Task goal: Reproduce the data below verbatim, beginning with the line that contains "pose: elev=202.8 azim=229.4" and ending after the line that contains "Dot at: (358, 173)". Omit the pictures.

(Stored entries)

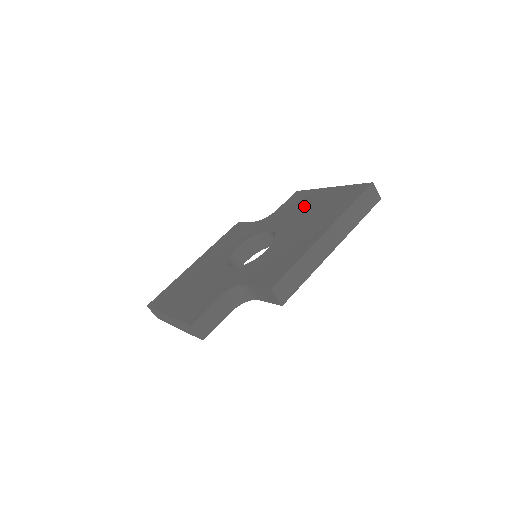
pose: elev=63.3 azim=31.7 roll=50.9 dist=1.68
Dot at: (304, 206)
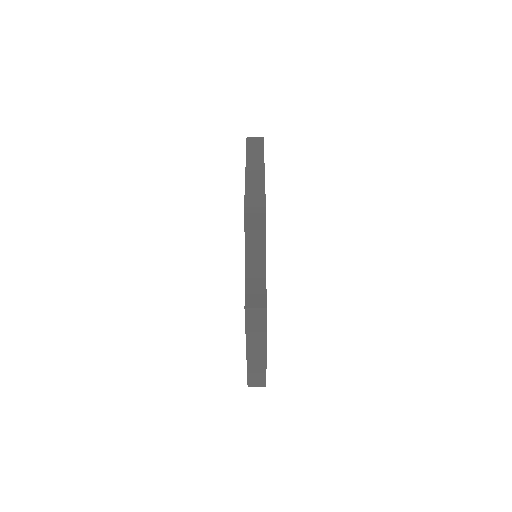
Dot at: occluded
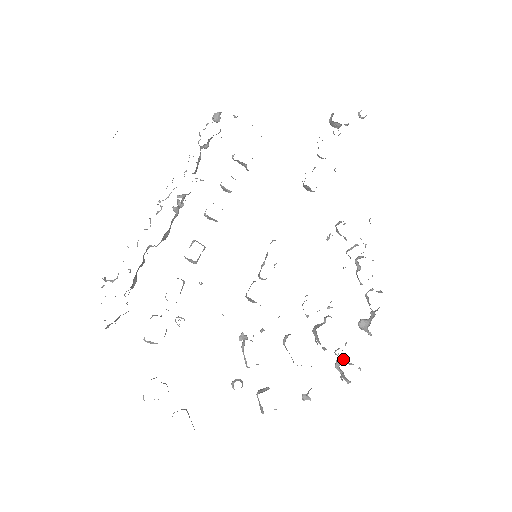
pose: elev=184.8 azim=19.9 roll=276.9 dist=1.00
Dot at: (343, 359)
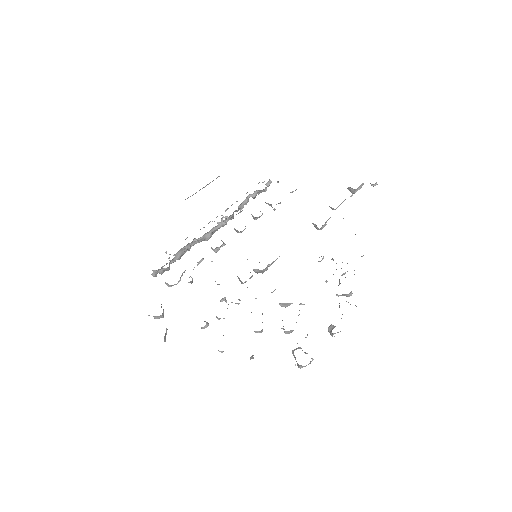
Dot at: (301, 348)
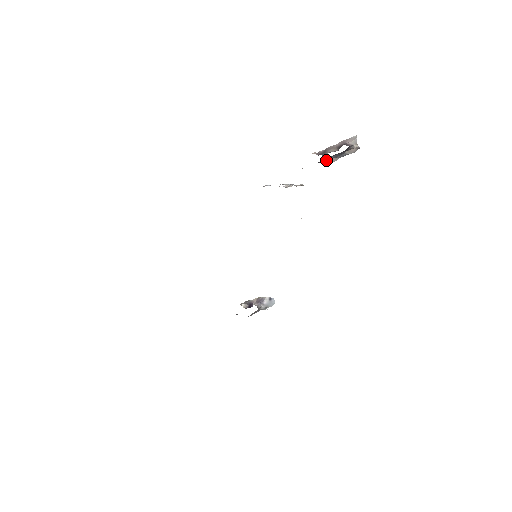
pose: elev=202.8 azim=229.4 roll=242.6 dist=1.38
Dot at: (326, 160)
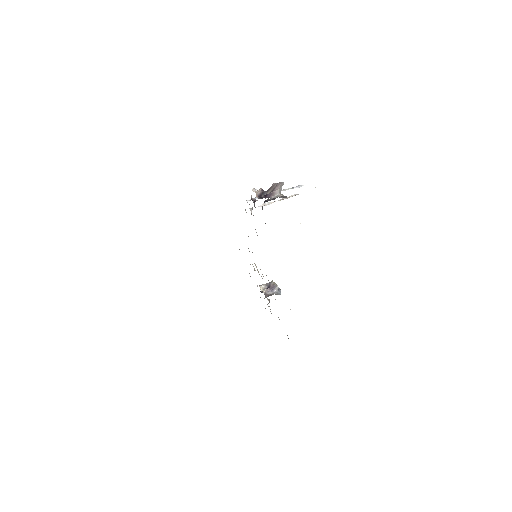
Dot at: occluded
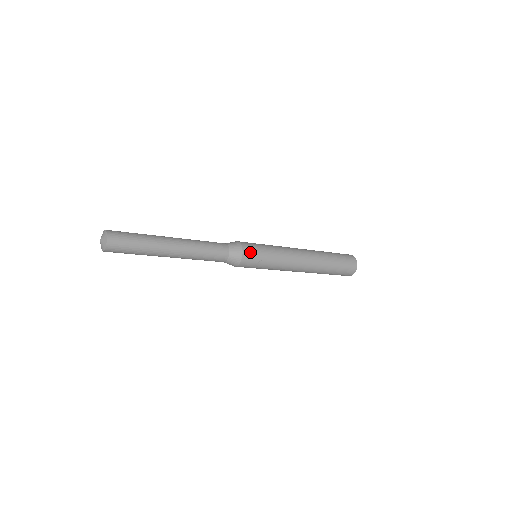
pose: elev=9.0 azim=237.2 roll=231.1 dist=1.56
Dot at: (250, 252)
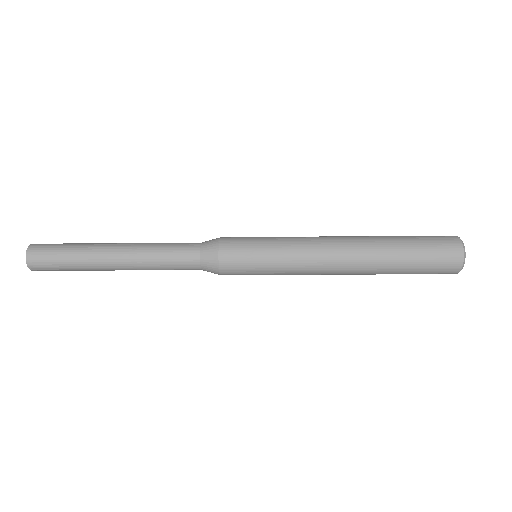
Dot at: (232, 242)
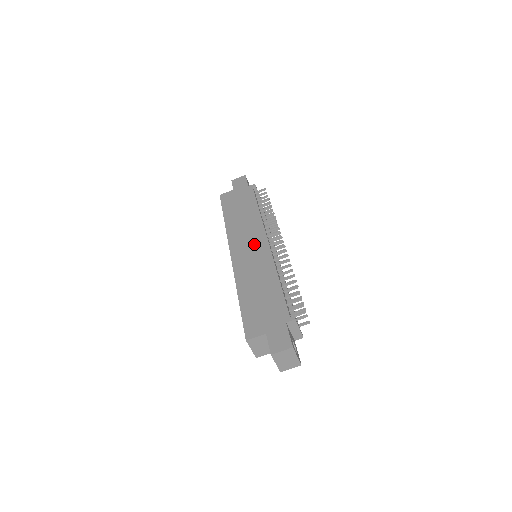
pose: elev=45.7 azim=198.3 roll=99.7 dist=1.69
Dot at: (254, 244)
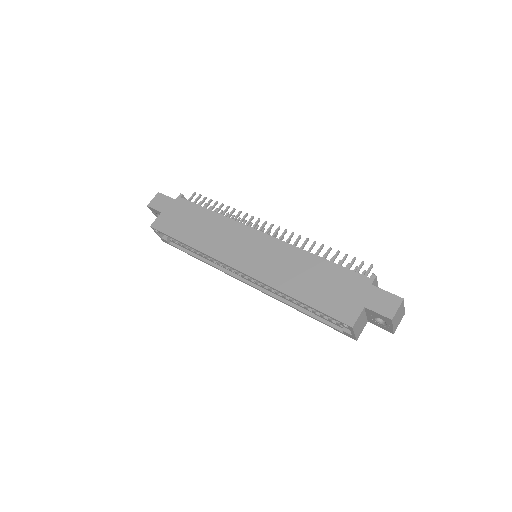
Dot at: (251, 244)
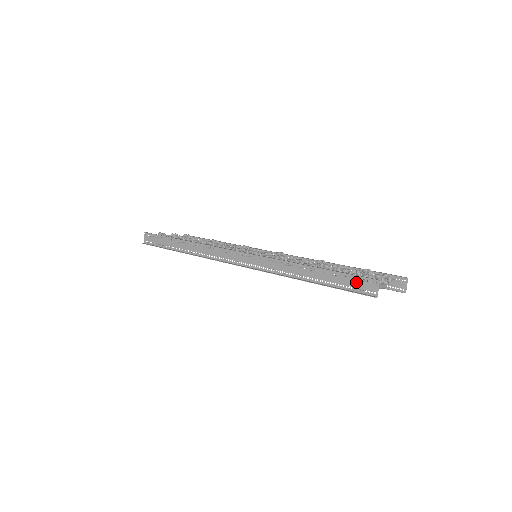
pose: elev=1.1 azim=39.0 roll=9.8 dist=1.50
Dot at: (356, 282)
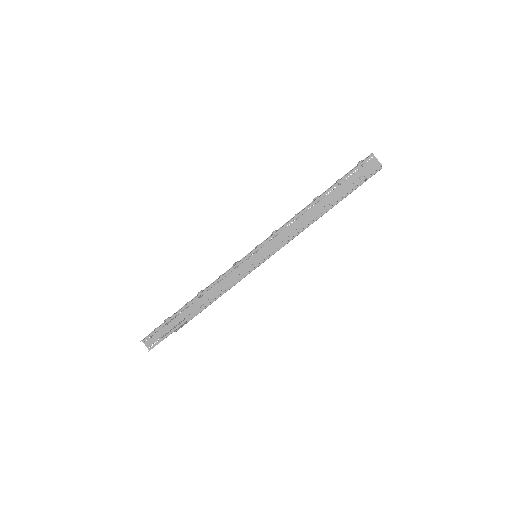
Dot at: (358, 173)
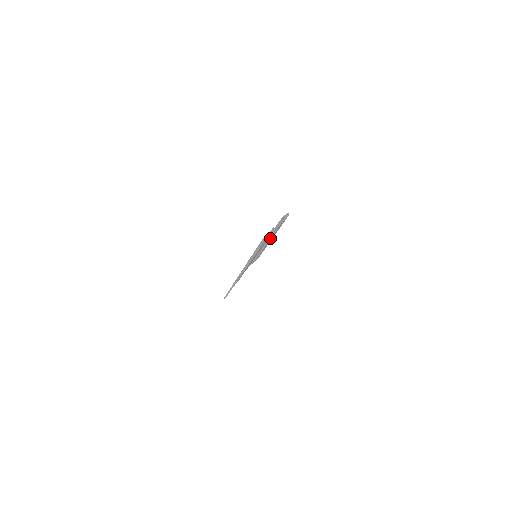
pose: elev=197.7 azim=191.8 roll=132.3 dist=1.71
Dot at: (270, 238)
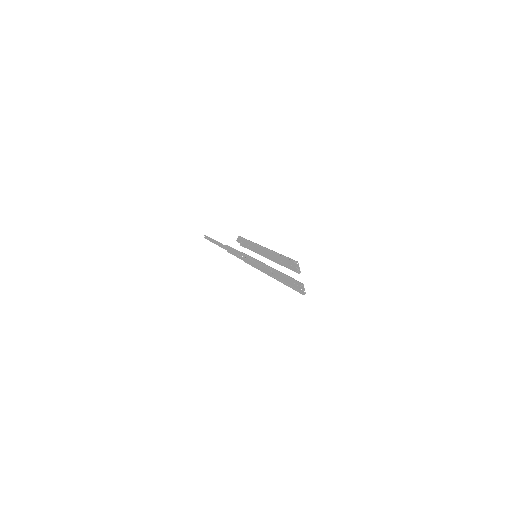
Dot at: (276, 261)
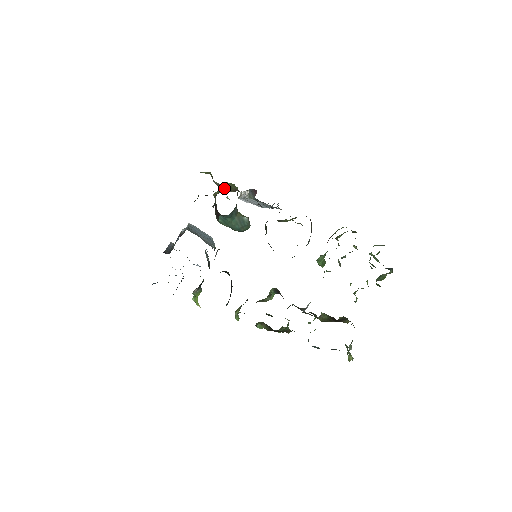
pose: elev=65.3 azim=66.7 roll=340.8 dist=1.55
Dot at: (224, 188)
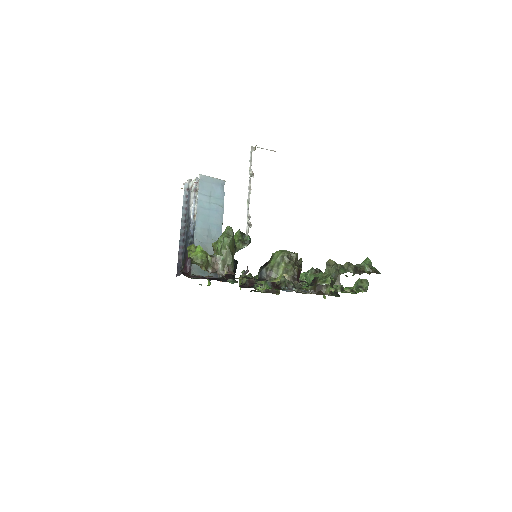
Dot at: (218, 268)
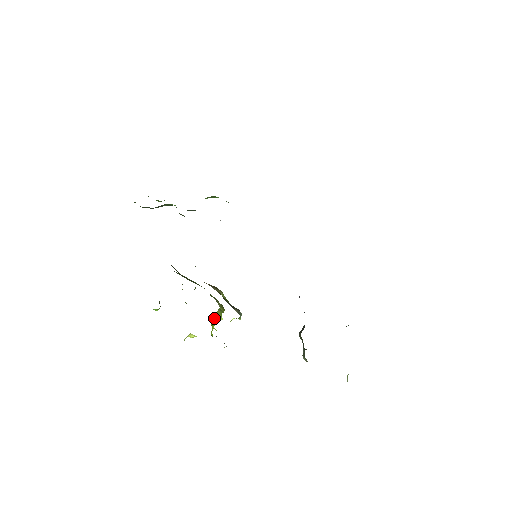
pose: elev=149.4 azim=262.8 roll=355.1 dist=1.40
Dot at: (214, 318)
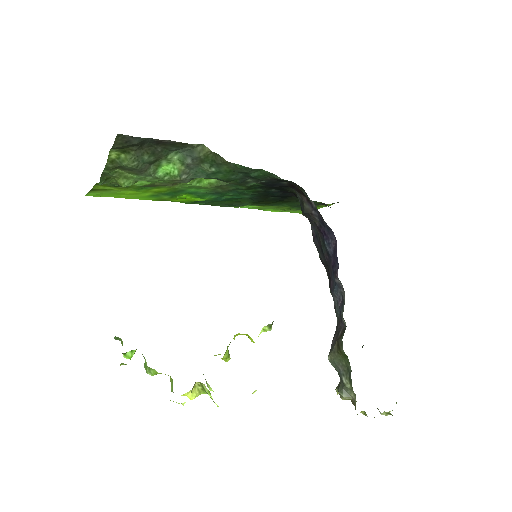
Dot at: (228, 346)
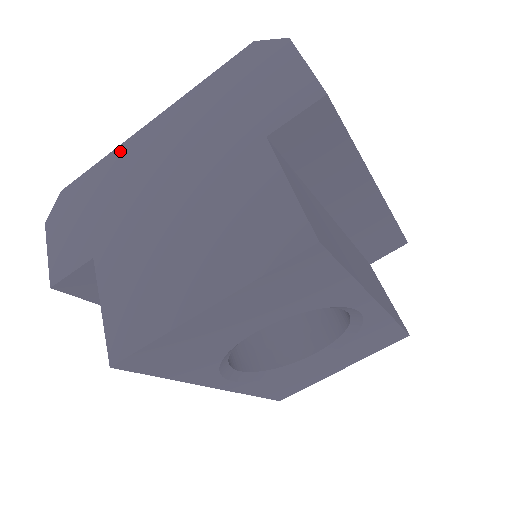
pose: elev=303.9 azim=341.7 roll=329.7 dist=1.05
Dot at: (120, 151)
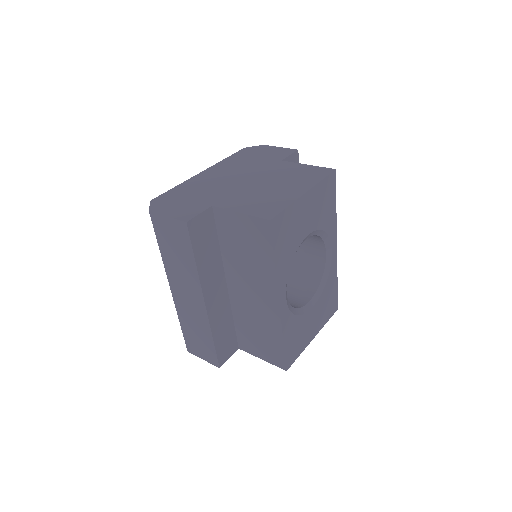
Dot at: (189, 181)
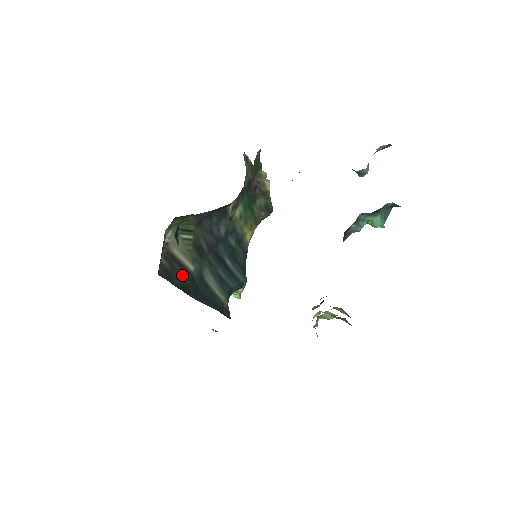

Answer for this exercise:
pose: elev=202.8 azim=229.4 roll=242.6 dist=1.38
Dot at: (326, 160)
Dot at: occluded
pose: elev=9.0 azim=237.2 roll=231.1 dist=1.56
Dot at: (250, 252)
Dot at: (232, 242)
pose: elev=45.7 azim=198.3 roll=99.7 dist=1.69
Dot at: (254, 244)
Dot at: (251, 244)
pose: elev=1.1 azim=39.0 roll=9.8 dist=1.50
Dot at: (356, 282)
Dot at: (358, 173)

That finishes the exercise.